• _To do_
For the string "beige", search the entries below and copy every line where it appears.

• • • •

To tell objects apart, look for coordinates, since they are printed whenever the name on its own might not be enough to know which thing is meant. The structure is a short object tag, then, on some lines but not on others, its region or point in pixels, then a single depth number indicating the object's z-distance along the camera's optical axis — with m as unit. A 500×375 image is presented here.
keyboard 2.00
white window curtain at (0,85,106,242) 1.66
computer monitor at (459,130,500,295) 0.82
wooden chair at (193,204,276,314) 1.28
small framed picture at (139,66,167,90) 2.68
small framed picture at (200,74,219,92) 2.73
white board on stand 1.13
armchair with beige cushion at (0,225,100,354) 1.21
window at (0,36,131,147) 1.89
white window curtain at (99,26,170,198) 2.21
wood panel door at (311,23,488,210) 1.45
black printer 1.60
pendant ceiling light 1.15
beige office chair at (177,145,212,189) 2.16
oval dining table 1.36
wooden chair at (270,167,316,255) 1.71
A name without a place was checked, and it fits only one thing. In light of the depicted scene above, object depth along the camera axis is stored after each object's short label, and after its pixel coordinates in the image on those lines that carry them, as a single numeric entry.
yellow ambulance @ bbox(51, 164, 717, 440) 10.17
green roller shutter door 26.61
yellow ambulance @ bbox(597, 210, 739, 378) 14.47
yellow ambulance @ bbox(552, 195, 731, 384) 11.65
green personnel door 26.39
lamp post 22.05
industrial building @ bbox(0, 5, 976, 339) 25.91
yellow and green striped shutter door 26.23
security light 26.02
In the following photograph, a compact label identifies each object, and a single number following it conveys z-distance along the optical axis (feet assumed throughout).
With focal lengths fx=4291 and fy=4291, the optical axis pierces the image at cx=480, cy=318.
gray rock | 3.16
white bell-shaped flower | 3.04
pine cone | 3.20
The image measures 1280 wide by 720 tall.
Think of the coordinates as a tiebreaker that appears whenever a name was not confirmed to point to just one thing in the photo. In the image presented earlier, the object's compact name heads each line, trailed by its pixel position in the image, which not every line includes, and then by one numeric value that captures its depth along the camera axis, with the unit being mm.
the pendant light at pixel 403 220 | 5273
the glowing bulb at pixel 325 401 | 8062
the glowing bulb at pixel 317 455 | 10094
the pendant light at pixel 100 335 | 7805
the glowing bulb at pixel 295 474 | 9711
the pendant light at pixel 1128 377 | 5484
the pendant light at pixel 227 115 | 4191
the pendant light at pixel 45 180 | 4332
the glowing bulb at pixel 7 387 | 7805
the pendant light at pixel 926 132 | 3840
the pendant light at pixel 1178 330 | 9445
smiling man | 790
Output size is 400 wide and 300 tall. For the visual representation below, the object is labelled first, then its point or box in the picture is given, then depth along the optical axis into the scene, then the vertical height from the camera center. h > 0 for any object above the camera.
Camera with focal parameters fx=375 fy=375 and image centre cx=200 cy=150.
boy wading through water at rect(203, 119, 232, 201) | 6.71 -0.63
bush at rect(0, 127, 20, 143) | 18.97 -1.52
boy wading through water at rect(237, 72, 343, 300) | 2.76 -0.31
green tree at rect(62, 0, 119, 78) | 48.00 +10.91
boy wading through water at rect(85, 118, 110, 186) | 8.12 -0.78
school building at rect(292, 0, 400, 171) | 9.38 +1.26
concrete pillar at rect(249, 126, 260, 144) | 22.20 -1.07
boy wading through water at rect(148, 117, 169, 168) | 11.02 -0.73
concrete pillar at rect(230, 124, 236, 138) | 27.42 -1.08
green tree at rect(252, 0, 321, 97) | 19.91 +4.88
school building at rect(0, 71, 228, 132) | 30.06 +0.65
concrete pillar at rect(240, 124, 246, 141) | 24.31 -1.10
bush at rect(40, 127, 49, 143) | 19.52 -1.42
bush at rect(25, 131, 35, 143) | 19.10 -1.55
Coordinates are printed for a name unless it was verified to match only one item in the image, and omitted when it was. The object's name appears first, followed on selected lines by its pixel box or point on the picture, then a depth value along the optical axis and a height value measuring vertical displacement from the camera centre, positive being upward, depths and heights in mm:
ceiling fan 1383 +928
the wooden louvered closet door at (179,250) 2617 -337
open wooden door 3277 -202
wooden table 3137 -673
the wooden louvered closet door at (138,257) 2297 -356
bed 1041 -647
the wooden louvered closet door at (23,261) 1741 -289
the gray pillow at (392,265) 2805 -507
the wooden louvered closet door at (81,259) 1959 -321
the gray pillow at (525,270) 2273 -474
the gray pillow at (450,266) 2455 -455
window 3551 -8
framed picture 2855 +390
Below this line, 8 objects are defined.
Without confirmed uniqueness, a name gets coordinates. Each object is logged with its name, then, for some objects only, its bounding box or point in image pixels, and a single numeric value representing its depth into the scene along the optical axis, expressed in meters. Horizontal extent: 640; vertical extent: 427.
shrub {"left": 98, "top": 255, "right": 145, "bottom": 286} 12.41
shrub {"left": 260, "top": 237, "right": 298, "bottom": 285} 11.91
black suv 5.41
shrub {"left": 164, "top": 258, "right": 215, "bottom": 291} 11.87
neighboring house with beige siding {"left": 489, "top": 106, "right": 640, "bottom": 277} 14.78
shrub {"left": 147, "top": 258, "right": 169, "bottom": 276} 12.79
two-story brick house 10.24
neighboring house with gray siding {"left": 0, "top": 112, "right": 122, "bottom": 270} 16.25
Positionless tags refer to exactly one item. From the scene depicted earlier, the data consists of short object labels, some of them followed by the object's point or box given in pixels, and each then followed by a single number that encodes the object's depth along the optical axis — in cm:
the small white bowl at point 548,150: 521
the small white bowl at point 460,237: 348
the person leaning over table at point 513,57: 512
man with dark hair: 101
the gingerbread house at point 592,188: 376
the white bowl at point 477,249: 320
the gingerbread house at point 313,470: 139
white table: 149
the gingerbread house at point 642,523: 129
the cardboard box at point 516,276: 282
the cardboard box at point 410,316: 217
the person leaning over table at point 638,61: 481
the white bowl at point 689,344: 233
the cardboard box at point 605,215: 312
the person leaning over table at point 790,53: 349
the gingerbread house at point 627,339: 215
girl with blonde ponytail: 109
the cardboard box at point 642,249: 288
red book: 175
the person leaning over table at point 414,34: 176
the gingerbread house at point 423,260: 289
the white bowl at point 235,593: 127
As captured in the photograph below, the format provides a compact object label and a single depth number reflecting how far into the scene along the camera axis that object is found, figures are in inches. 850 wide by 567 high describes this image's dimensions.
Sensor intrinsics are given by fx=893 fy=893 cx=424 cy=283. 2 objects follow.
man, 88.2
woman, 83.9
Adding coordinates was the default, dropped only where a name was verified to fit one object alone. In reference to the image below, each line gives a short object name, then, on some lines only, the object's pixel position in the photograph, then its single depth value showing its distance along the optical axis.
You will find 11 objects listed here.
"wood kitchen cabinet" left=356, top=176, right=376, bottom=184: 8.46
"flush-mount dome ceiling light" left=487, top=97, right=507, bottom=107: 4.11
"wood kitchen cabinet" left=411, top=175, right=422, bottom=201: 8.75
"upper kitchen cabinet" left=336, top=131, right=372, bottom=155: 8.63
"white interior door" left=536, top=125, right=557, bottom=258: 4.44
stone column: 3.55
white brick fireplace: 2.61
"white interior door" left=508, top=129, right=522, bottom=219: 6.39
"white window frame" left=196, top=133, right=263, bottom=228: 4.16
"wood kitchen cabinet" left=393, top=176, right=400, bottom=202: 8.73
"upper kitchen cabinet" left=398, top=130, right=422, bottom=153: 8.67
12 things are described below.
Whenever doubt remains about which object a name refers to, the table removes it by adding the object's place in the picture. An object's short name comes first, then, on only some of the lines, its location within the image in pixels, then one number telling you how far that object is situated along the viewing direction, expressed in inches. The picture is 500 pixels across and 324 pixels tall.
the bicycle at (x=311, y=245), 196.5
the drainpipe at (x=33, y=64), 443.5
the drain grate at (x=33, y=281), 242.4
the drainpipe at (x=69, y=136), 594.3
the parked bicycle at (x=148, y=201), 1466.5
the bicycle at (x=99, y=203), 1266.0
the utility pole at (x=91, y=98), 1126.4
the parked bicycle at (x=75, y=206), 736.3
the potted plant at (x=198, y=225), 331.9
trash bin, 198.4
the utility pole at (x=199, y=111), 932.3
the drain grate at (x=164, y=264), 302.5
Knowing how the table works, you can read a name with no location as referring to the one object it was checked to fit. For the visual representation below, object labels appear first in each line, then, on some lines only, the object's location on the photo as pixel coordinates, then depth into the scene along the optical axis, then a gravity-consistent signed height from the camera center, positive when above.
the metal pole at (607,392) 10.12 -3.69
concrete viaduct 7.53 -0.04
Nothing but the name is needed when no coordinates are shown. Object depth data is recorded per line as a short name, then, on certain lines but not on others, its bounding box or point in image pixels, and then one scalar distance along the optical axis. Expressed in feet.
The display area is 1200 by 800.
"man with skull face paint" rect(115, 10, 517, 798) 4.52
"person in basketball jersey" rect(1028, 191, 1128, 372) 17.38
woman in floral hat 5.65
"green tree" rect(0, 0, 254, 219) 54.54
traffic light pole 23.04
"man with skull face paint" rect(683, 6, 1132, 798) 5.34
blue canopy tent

• • • •

• _Answer to this exercise_
armchair with beige cushion at (0,225,100,354) 1.21
beige office chair at (177,145,212,189) 2.16
neighboring house with beige siding {"left": 489, "top": 106, "right": 640, "bottom": 277} 14.78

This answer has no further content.